Your task> Report how many lines of these entries hold the string "https"; reply with the number alone.

Source data>
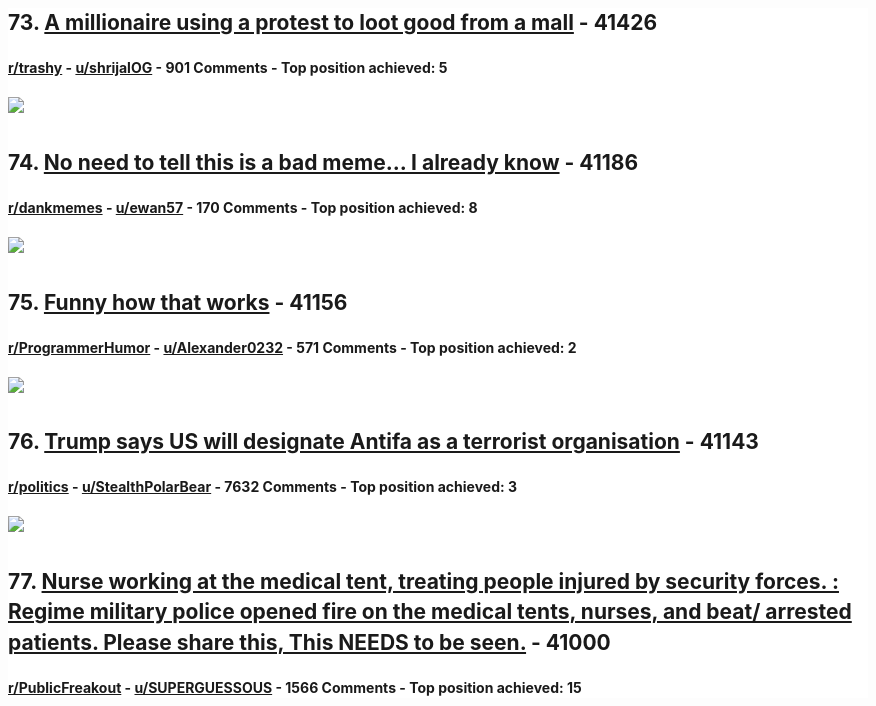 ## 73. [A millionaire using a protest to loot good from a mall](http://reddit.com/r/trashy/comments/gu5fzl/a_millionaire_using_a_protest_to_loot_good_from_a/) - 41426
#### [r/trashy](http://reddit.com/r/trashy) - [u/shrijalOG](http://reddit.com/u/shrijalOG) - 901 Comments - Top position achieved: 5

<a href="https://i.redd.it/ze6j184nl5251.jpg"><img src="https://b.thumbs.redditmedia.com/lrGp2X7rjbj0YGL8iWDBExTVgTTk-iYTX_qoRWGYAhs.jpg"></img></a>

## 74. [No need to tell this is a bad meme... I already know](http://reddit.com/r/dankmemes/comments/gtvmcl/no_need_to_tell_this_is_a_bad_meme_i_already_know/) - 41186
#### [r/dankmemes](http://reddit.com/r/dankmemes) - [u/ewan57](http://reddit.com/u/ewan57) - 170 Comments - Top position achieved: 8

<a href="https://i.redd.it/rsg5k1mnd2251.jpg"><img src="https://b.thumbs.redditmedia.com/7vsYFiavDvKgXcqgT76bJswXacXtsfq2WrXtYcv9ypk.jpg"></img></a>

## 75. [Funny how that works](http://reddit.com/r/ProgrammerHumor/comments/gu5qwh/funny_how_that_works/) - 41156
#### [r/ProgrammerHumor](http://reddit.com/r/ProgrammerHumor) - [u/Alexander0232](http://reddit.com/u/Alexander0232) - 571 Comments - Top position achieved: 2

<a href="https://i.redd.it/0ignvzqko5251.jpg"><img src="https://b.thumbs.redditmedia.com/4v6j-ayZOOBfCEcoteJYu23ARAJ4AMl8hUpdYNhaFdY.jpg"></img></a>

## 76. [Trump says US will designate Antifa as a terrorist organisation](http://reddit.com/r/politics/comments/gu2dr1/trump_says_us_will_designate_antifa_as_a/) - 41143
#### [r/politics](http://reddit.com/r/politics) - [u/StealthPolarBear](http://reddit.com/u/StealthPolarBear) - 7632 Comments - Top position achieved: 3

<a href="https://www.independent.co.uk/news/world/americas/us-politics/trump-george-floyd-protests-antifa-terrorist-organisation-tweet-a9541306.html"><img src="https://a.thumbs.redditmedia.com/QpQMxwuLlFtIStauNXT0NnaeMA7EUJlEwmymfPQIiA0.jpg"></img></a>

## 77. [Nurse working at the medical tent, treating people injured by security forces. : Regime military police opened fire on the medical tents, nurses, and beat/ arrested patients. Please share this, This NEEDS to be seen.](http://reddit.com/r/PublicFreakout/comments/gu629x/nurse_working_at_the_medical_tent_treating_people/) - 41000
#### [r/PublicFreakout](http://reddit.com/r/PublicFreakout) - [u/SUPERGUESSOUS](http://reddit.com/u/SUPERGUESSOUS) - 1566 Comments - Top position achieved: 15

Expected answer> 4